EXERCISE PROMPT =
Copy the text of every one of the records below word for word, keeping each line as it appears. Leave out the pictures.

BEGIN

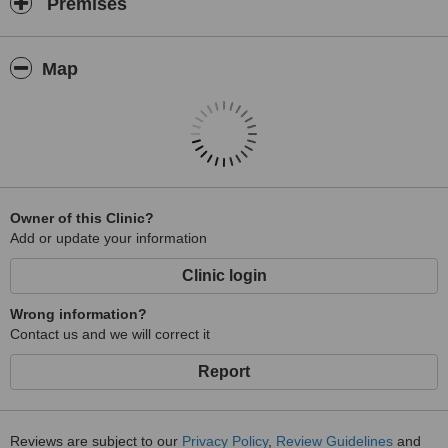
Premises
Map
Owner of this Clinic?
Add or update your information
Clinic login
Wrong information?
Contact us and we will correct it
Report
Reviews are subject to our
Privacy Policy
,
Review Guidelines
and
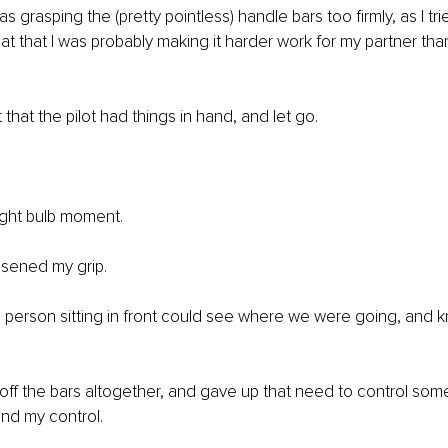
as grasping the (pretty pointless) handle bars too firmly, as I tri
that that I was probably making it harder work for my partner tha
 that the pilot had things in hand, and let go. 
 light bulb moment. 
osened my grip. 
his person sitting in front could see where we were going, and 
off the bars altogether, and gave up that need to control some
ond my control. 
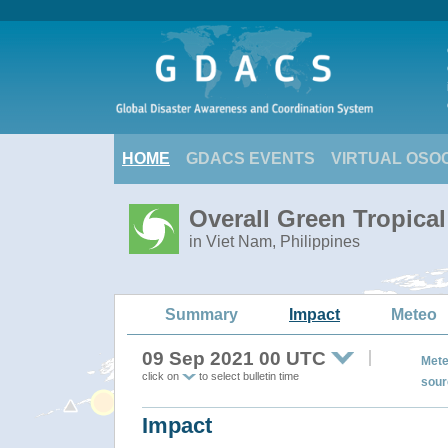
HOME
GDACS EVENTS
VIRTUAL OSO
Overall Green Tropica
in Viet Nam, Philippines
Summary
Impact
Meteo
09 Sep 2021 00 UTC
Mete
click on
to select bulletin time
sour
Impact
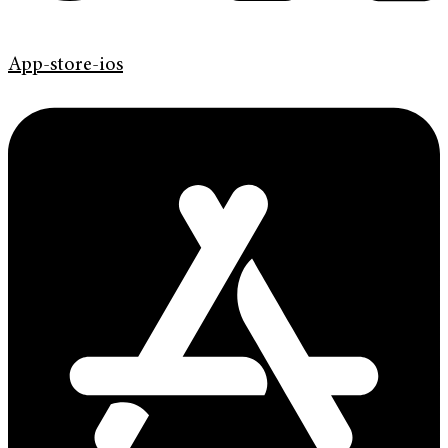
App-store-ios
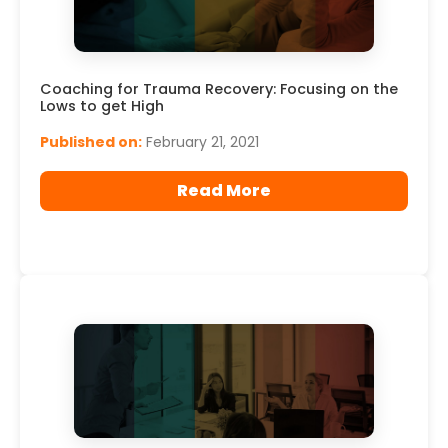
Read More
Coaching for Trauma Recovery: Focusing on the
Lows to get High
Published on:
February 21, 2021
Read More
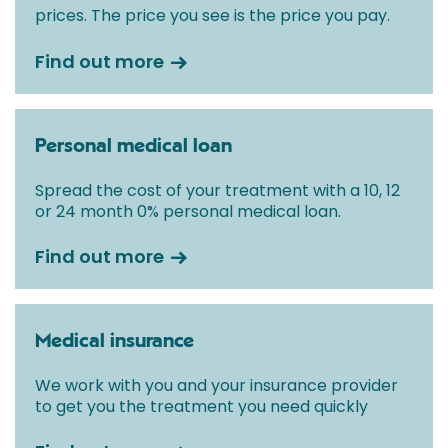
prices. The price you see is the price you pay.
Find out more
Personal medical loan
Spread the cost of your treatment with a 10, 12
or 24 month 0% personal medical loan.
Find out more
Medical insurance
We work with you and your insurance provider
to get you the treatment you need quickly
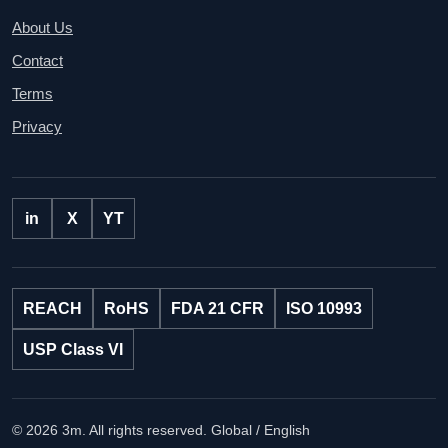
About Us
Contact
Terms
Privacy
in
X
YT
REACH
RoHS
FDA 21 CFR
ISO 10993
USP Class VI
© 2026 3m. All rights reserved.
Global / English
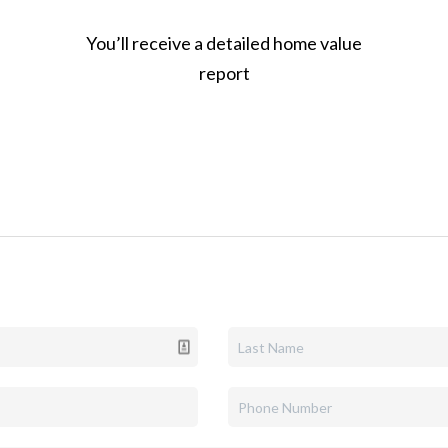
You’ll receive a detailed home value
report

END

WRITTEN SOLUTION =
Premises
Map
Owner of this Clinic?
Add or update your information
Clinic login
Wrong information?
Contact us and we will correct it
Report
Reviews are subject to our
Privacy Policy
,
Review Guidelines
and
as grasping the (pretty pointless) handle bars too firmly, as I tri
that that I was probably making it harder work for my partner tha
 that the pilot had things in hand, and let go. 
 light bulb moment. 
osened my grip. 
his person sitting in front could see where we were going, and 
off the bars altogether, and gave up that need to control some
ond my control. 
HOME
GDACS EVENTS
VIRTUAL OSO
Overall Green Tropica
in Viet Nam, Philippines
Summary
Impact
Meteo
09 Sep 2021 00 UTC
Mete
click on
to select bulletin time
sour
Impact
App-store-ios
Read More
Coaching for Trauma Recovery: Focusing on the
Lows to get High
Published on:
February 21, 2021
Read More
prices. The price you see is the price you pay.
Find out more
Personal medical loan
Spread the cost of your treatment with a 10, 12
or 24 month 0% personal medical loan.
Find out more
Medical insurance
We work with you and your insurance provider
to get you the treatment you need quickly
About Us
Contact
Terms
Privacy
in
X
YT
REACH
RoHS
FDA 21 CFR
ISO 10993
USP Class VI
© 2026 3m. All rights reserved.
Global / English
You’ll receive a detailed home value
report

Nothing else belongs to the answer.